Each time you receive an onAsrResult() event, the model is automatically unset. To continue recognition, you need to set the model again manually.
Be careful when calling .setModel() from within a recognizer callback such as onResult(), onEvent(), or onError(). The callback must fully return before you can safely set the model again.
recognizer->setModel("model-1");
recognizer->setModel("model-1", hypothesis.endTime);
The start time begins at 0 when the pipeline is started.
You can set a model slightly in the past—typically up to 2 seconds back—to capture speech that occurred just before the model was applied.
However, keep in mind that this introduces additional computation, which may impact performance on low-power devices. Be sure to test and validate this behavior in your target environment.

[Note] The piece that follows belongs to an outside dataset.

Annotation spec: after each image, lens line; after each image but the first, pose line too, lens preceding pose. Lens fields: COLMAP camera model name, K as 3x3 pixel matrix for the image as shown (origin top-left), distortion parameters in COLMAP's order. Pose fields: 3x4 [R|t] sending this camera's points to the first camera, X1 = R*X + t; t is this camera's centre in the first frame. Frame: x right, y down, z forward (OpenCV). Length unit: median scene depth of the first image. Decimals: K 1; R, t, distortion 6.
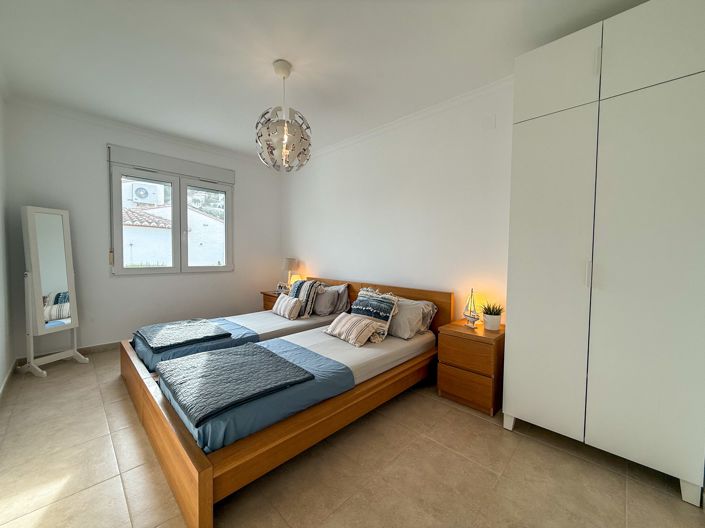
lens RADIAL K [[281.3, 0, 350.6], [0, 281.3, 263.1], [0, 0, 1]] dist [0.001540, 0.000031]
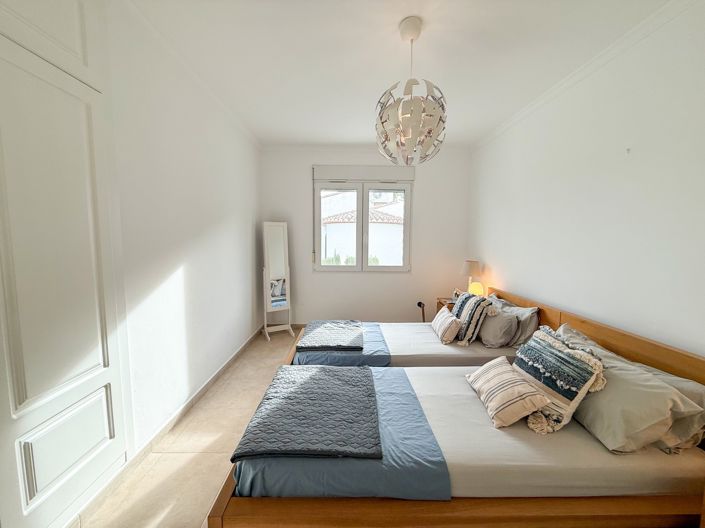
lens RADIAL K [[281.3, 0, 350.6], [0, 281.3, 263.1], [0, 0, 1]] dist [0.001540, 0.000031]
pose [[0.713533, 0.056217, -0.698363, 0.180173], [-0.026522, 0.998229, 0.053258, -0.078318], [0.700120, -0.019479, 0.713760, 0.276592]]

This is an example for installModel(…) function declared earlier.
void installModel(std::string const & model, Vsdk::Asr::RecognizerPtr & recognizer)
{
// The given lambda is passed to the EventLoop because calling setModel can't be done in
// the same thread as the recognition result callback, see Recognizer::subscribe()
EventLoop::instance().queue([=, &recognizer]
{
recognizer->setModel(model);
fmt::print("[{}] Model '{}' activated\n",
Vsdk::Utils::formatTimeMarker(recognizer->upTimeMs()), model);
});
}
Working with dynamic models
Dynamic models are designed to support runtime customization, allowing you to insert values into slots directly from your code.

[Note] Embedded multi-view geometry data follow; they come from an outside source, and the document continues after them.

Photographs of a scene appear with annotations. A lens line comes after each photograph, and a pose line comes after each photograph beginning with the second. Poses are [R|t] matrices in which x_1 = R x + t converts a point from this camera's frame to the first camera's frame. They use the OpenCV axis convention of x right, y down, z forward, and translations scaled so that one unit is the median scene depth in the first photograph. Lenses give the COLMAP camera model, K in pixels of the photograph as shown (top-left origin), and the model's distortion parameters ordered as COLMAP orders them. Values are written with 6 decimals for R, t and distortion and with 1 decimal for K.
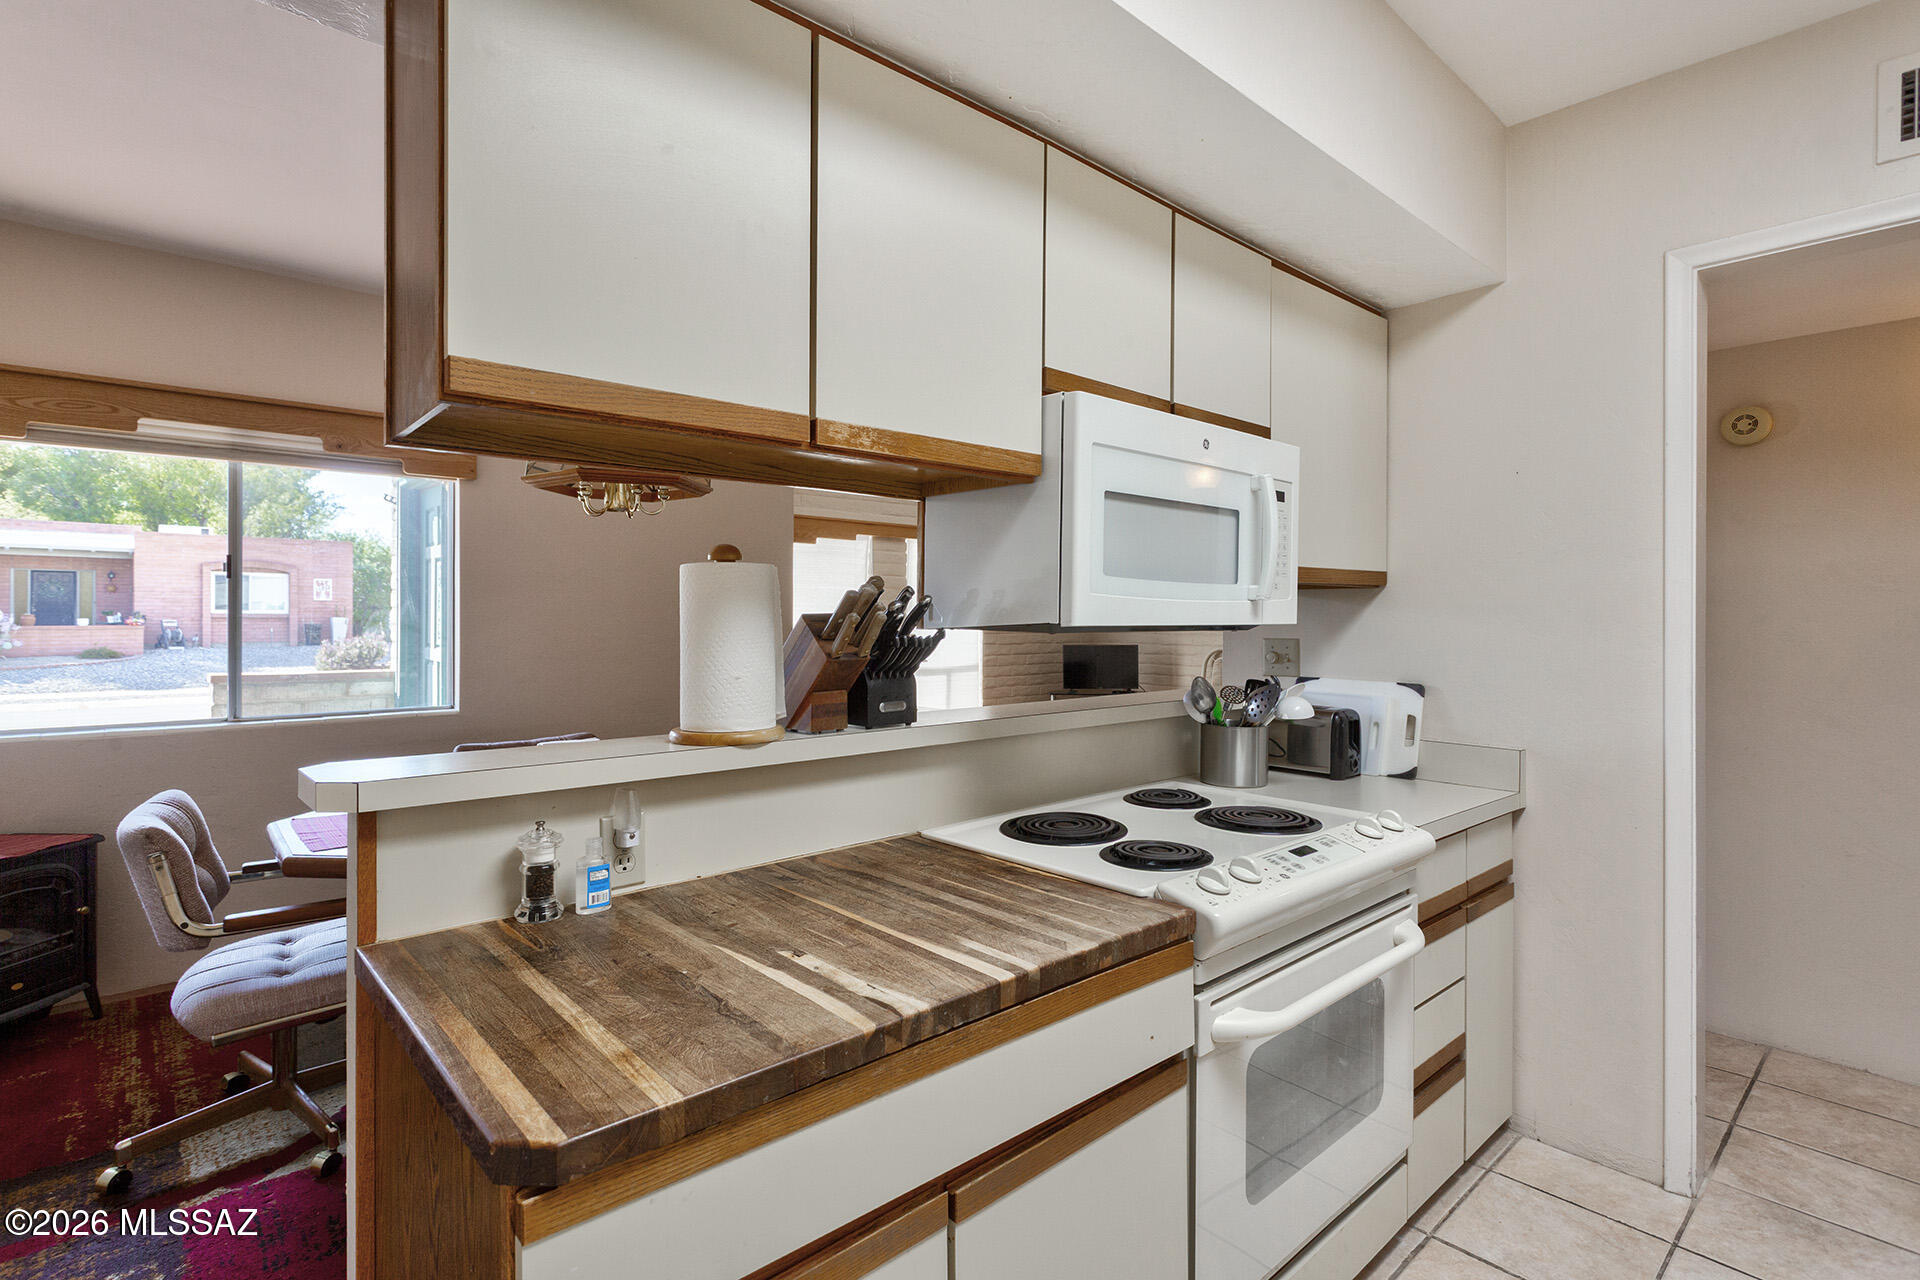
lens RADIAL K [[928.1, 0, 927.3], [0, 928.1, 617.3], [0, 0, 1]] dist [0.001335, 0.001943]
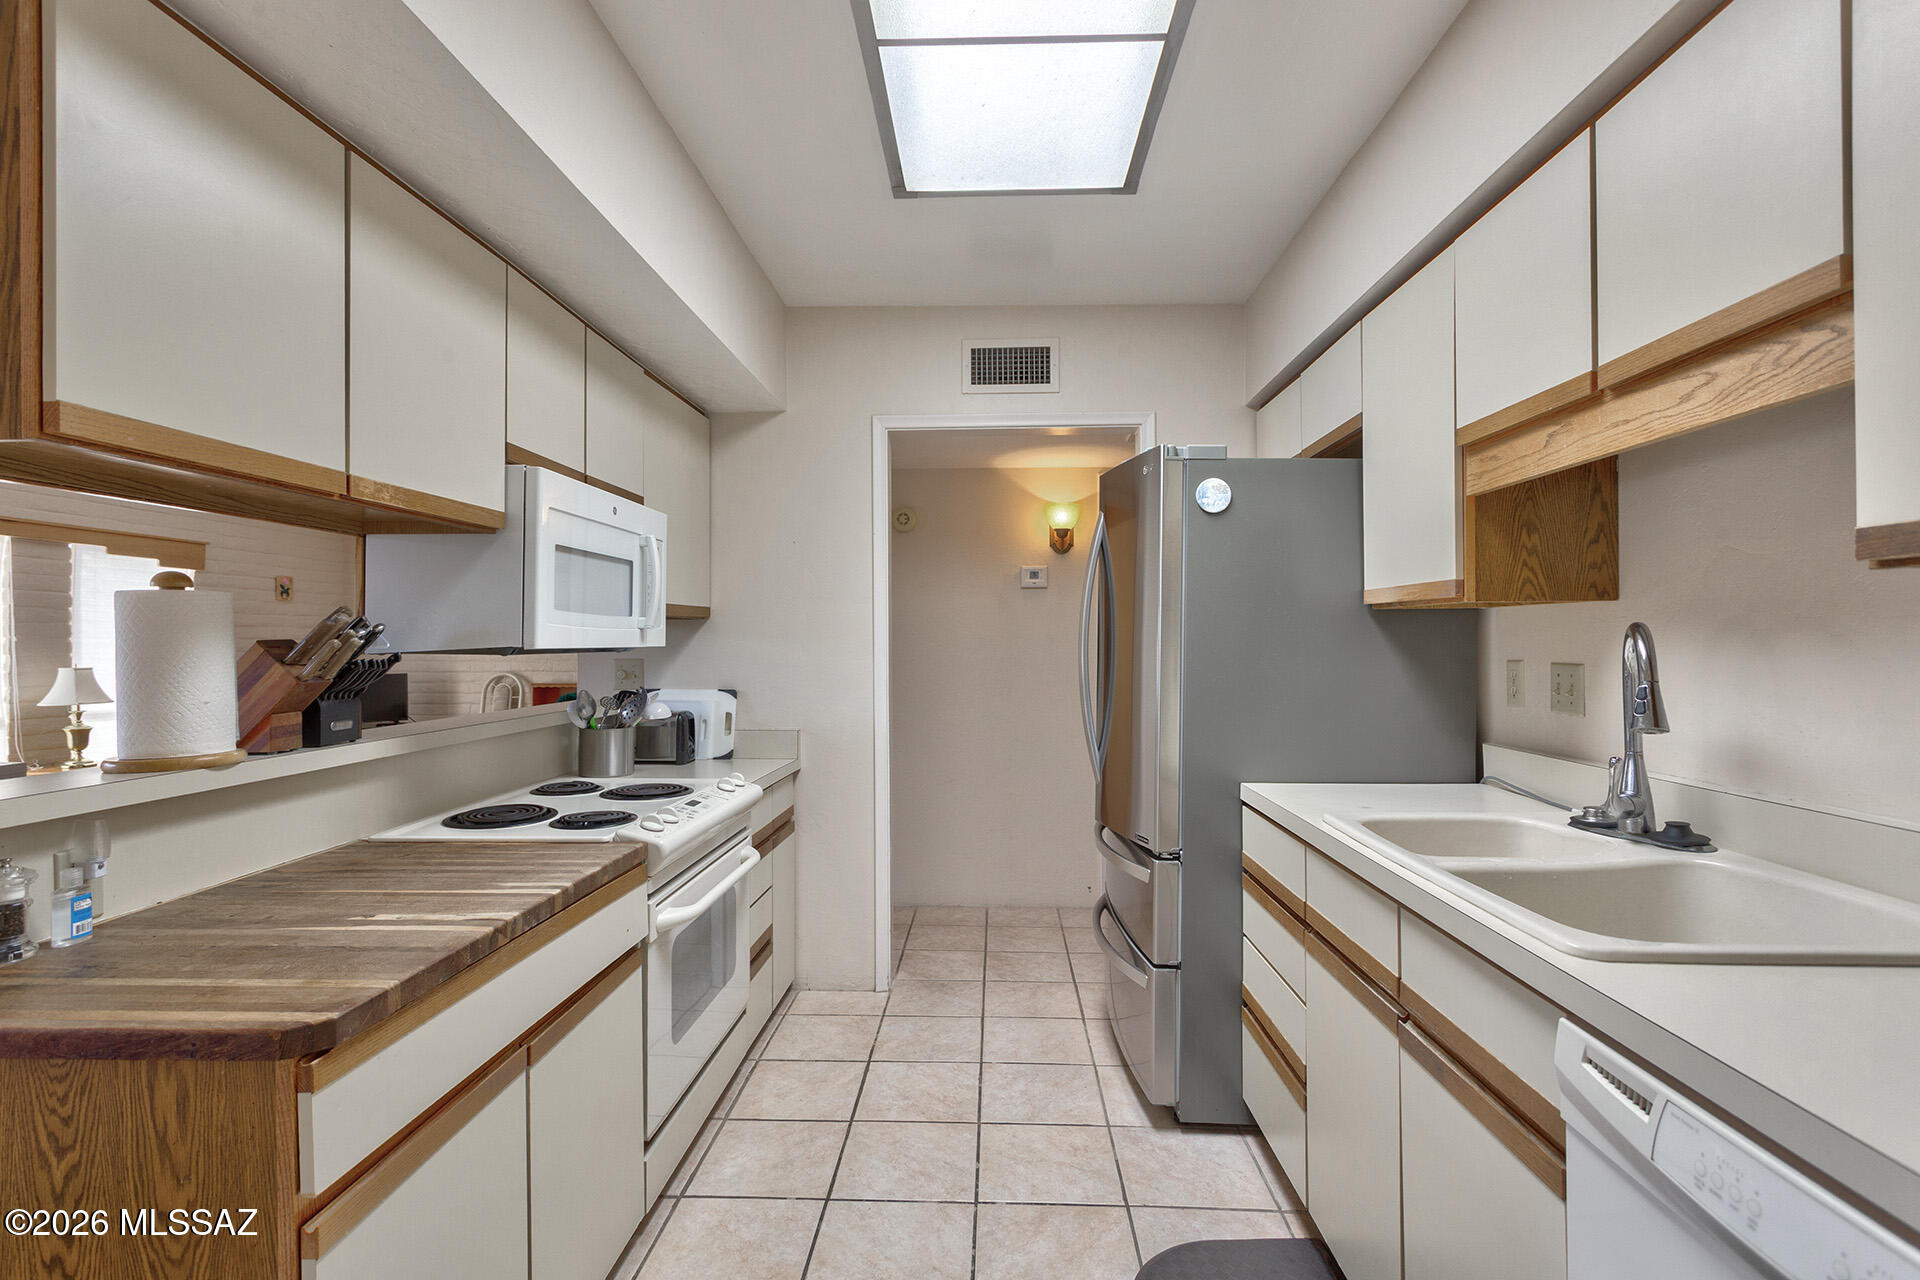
lens RADIAL K [[930.1, 0, 959.6], [0, 930.1, 628.8], [0, 0, 1]] dist [0.001901, 0.000625]
pose [[0.695680, 0.003882, 0.718341, -0.310863], [0.006998, 0.999901, -0.012181, 0.001418], [-0.718318, 0.013500, 0.695584, -0.274350]]
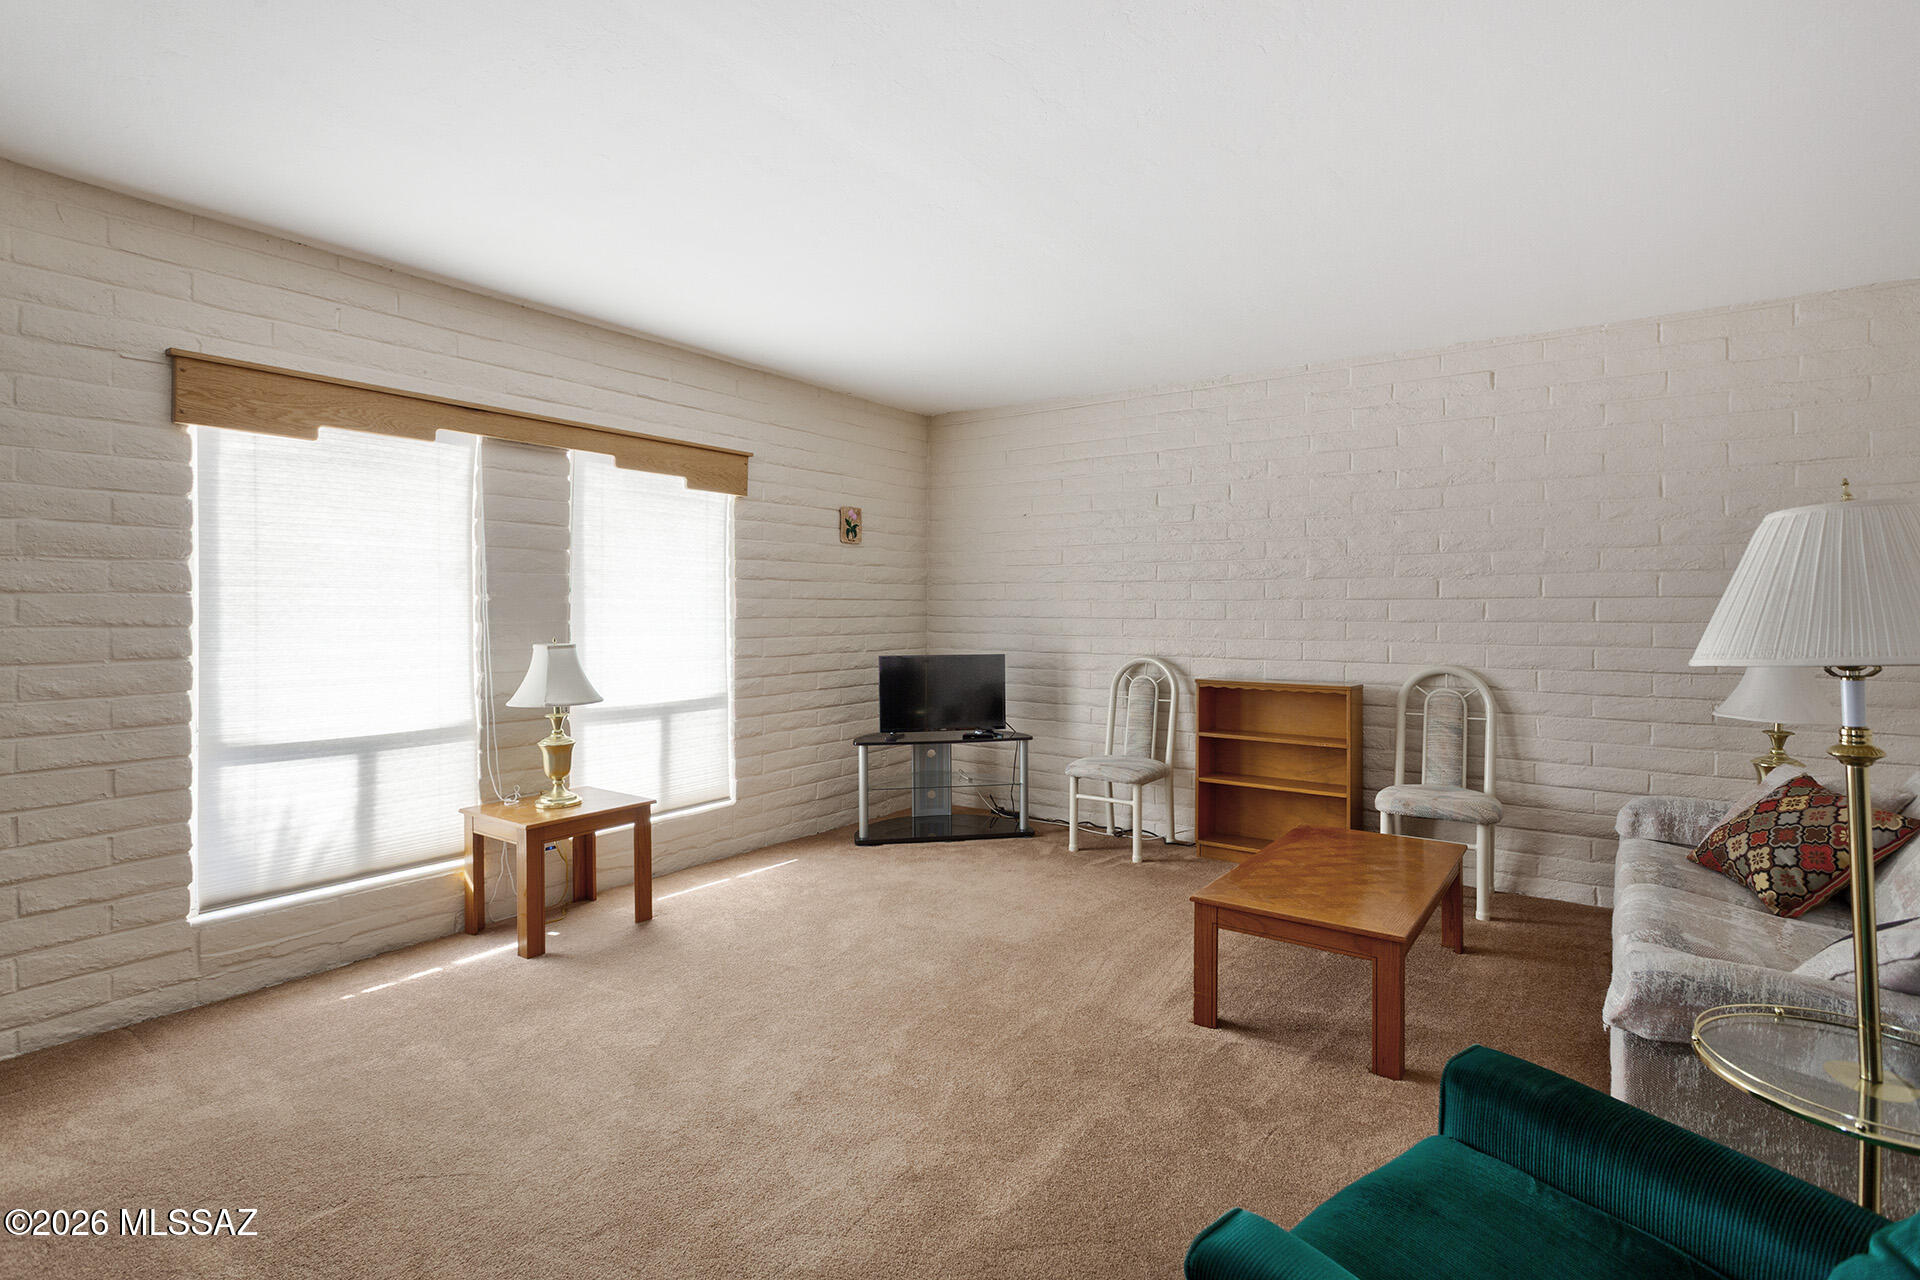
lens RADIAL K [[930.1, 0, 959.6], [0, 930.1, 628.8], [0, 0, 1]] dist [0.001901, 0.000625]
pose [[0.971302, -0.004416, 0.237809, 0.301470], [-0.002395, 0.999595, 0.028342, -0.018703], [-0.237838, -0.028098, 0.970898, 2.261003]]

This is useful when your application needs to adapt its vocabulary on the fly, such as recognizing names, product codes, or other user-specific data that isn’t known at model compile time.
Once compiled, the dynamic model behaves like a regular static model and can be set on a recognizer. It needs to be recompiled if you changed the values of slots.
Compiled models are not cached, so you will need to recompile them each time the application restarts or each time you destroy ASR Engine.
This is an example of a dynamic grammar with a slot called item.
Instead of simply setting a model by name, you need to perform the following steps first.
auto const model = engine->dynamicModel("dynamic-model");
model->clearData(); // optional
model->addData("item", "1");
model->addData("item", "2");
model->compile();
Then you can apply the model to the recognizer.
recognizer->setModel("dynamic-model"); // Or use setModel(model->name())
Because dynamic models are compiled on the device at runtime, injecting a large number of slot entries—especially thousands—can introduce noticeable delays during compilation.